What Do The Various RAID Levels Mean?
You may have heard the term RAID used in connection with computer systems but been unsure of what it means or whether you should use it. Simply put, RAID stands for Redundant Array of Independent Disks. This means that you have several hard drives acting as one, with inherent benefits over the same drives operating separately. The key to these benefits is found in the term Redundant.
Why is redundancy important? As complex mechanical devices, all hard drives are prone to failure. The oft-used term "crash" specifically refers to the drive heads, which usually ride on a cushion of air micrometers above the spinning platter, coming into physical contact with the platter itself. But there are any number of other physical and electronic breakdowns possible. Eventually, any storage medium, even solid-state devices, will fail. Redundant drives provide a stopgap that lets you deal with the failure before you lose data.
Counting Drives
To provide redundancy, your array must consist of at least two drives. With three or more drives -- and some arrays can support dozens of drives -- you have more options. If one drive fails the system can continue to operate from the others. Depending on the capabilities of the accompanying hardware and software you may be alerted to the failure of the drive with a flashing light, an audible alarm, or e-mail. Then, again depending on the capabilities of the array, you may be able to replace the failed drive without shutting down the system.
Perhaps the simplest configuration is RAID 1, or disk mirroring.
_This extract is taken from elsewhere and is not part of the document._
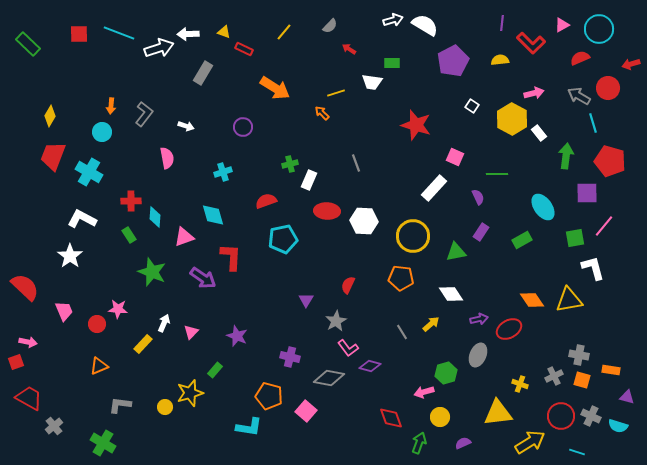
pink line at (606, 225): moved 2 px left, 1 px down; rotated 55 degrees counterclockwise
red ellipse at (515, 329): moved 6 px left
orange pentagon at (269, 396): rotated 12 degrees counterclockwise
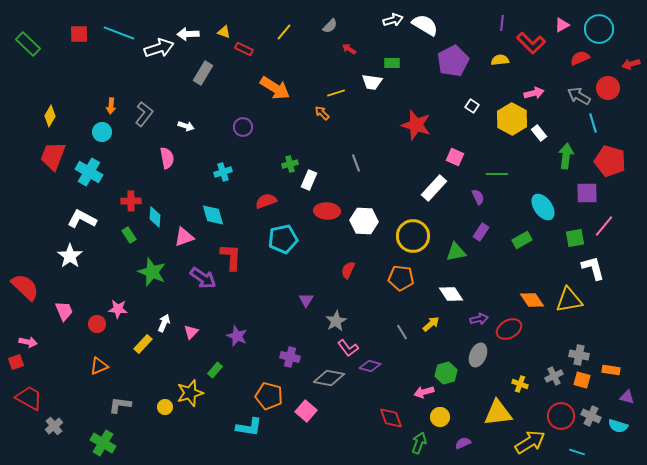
red semicircle at (348, 285): moved 15 px up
All the data stored on one disk drive is also stored on another. Both drives are written to and read from at the same time. Of course, you can have more than two drives, so long as they're in even numbers. Store data on three drives, with three additional drives as the mirror. Obviously this has a drawback: it takes twice the number of drives -- and therefore twice the cost -- to store a given amount of data. A set of six 250 GB drives will give you only 750 GB of usable capacity in a RAID 1 configuration. An advantage is that the speed of read operations can be faster than with a single drive because the array controller may be able to read from two locations at once. Write operations are generally as fast as with a single drive.
A RAID 5 system calculates a parity bit for each byte of data and writes that and the data across at least three drives. (See the sidebar "Calculating Parity.") If any one drive fails, data can be reconstructed by calculating the missing bits. The advantage of RAID 5 over RAID 1 is that there's less overhead for redundancy; six 250 GB drives will yield 1250 GB of usable capacity. The disadvantage is that there's additional overhead in calculating the parity. Thus, RAID 5 systems tend to be slower handling write operations than RAID 1 systems, while they're often faster at read operations.
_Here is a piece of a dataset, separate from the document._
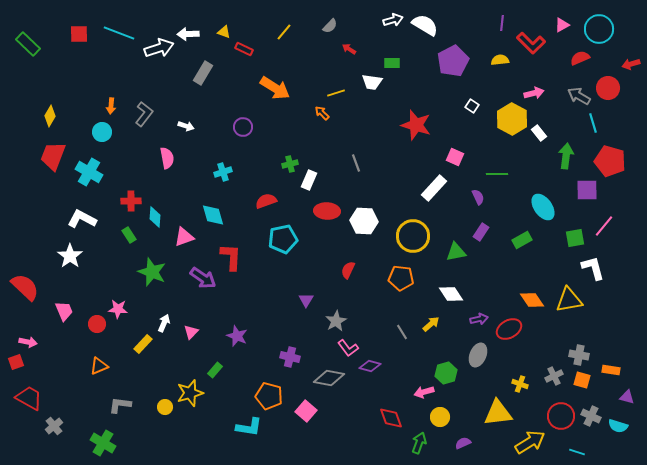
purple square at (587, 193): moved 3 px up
Both RAID 1 and RAID 5 provide the same degree of redundancy; if one drive fails the system can continue to operate while you replace the failed drive. However, what if two drives fail simultaneously? Or what if one drive fails and, while replacing it, you accidentally pull the wrong drive? The entire system fails. A number of schemes get around this. One is having a hot spare. If the RAID controller detects that a drive has failed, it automatically moves the data that would have been on that drive to a standby drive. In such an arrangement you'd have to have three drives fail before the system collapsed. Again, that takes overhead; in a RAID 5 configuration, six 250 GB drives would provide only 1000 GB of usable capacity. On some systems it's even possible to configure multiple hot spares. More complex configurations involve a combination of RAID 1 and RAID 5. You could mirror a RAID 5 array with another RAID 5 array. And there are still more RAID configurations: 3, 4, 6, 7. And there are other proprietary systems.
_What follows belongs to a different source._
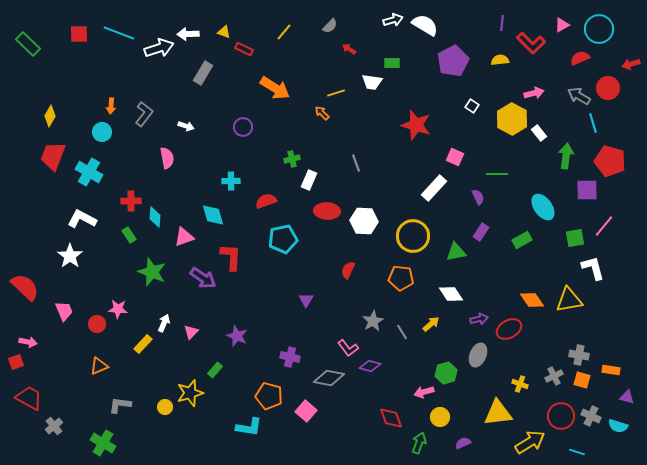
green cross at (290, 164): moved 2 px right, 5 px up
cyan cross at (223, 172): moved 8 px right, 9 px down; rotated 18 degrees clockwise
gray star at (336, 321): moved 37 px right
There are also configurations that provide improved performance at the expense of redundancy. RAID 0 stripes data across drives without storing parity information. If one of the drives fails, data is lost.
While many mid and high-end server class systems now come with RAID controllers, you can also purchase external RAID systems, from massive cabinets hosting dozens of drives and providing hundreds of terabytes of storage, to small, portable units no larger than a toaster. It's also possible to configure your own RAID at the operating system level, using single-channel disk controllers, at the cost of CPU power. Some systems will tune their configuration for you, analyzing usage patterns and adjusting storage to give you the best performance or capacity while ensuring redundancy. Others will let you alter configurations on the fly, creating multiple partitions to be shared across platforms, adding and removing drives as your needs change.
An alternative to backup?
Does a RAID array, either 1, 5, or some other combination, eliminate the need for backups? Certainly not. If data is accidentally deleted from a RAID array, the built-in redundancy won't be able to recover it. Nor is a RAID array immune to theft or natural disasters.
With the decline in hardware prices, it may be time to consider the added security of RAID storage for your valuable data.